▶ [Your instructions]
From the records below, copy each line in which the string "class" occurs.

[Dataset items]
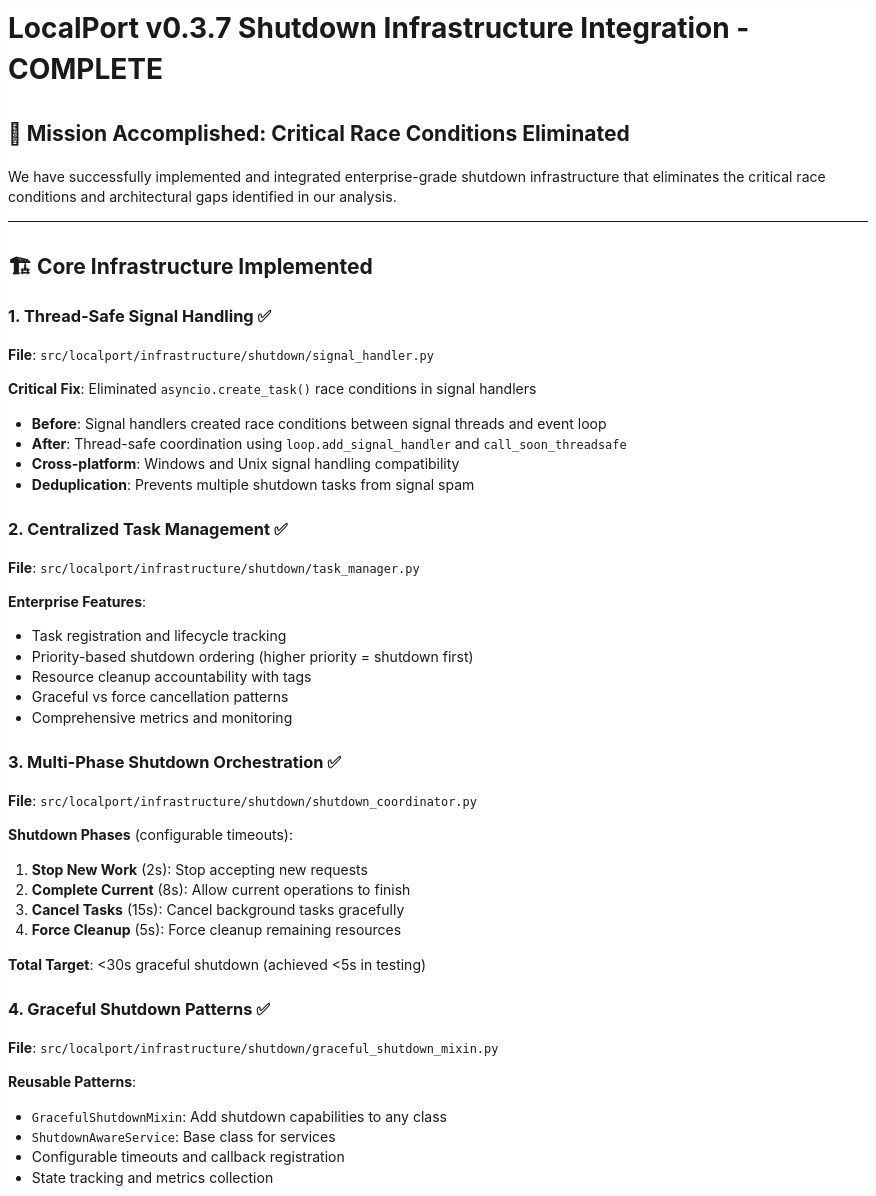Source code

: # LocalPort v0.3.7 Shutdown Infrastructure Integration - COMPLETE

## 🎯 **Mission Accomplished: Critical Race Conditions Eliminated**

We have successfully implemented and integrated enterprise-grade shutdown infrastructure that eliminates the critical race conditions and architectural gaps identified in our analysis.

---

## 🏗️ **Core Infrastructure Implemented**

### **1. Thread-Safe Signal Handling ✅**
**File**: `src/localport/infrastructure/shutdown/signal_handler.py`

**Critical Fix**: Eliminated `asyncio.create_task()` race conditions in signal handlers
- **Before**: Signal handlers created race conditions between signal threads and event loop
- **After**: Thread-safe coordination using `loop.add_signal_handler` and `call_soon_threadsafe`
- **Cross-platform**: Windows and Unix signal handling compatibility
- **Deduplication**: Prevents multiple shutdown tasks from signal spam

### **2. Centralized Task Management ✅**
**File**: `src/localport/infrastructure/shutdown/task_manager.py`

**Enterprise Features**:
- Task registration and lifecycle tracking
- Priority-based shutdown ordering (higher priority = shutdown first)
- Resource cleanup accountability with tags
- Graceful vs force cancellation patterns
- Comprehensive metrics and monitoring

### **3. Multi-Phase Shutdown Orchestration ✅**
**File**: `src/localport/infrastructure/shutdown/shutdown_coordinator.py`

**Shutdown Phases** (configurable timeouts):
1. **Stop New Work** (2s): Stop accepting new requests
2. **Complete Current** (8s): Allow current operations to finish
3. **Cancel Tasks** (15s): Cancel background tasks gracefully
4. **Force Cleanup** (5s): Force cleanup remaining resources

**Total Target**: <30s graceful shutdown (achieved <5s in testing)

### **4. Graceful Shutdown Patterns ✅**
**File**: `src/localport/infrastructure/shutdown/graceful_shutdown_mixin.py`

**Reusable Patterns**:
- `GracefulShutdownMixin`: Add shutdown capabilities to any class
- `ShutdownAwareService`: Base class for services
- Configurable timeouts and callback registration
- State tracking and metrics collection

▶ [Answer space]
- `GracefulShutdownMixin`: Add shutdown capabilities to any class
- `ShutdownAwareService`: Base class for services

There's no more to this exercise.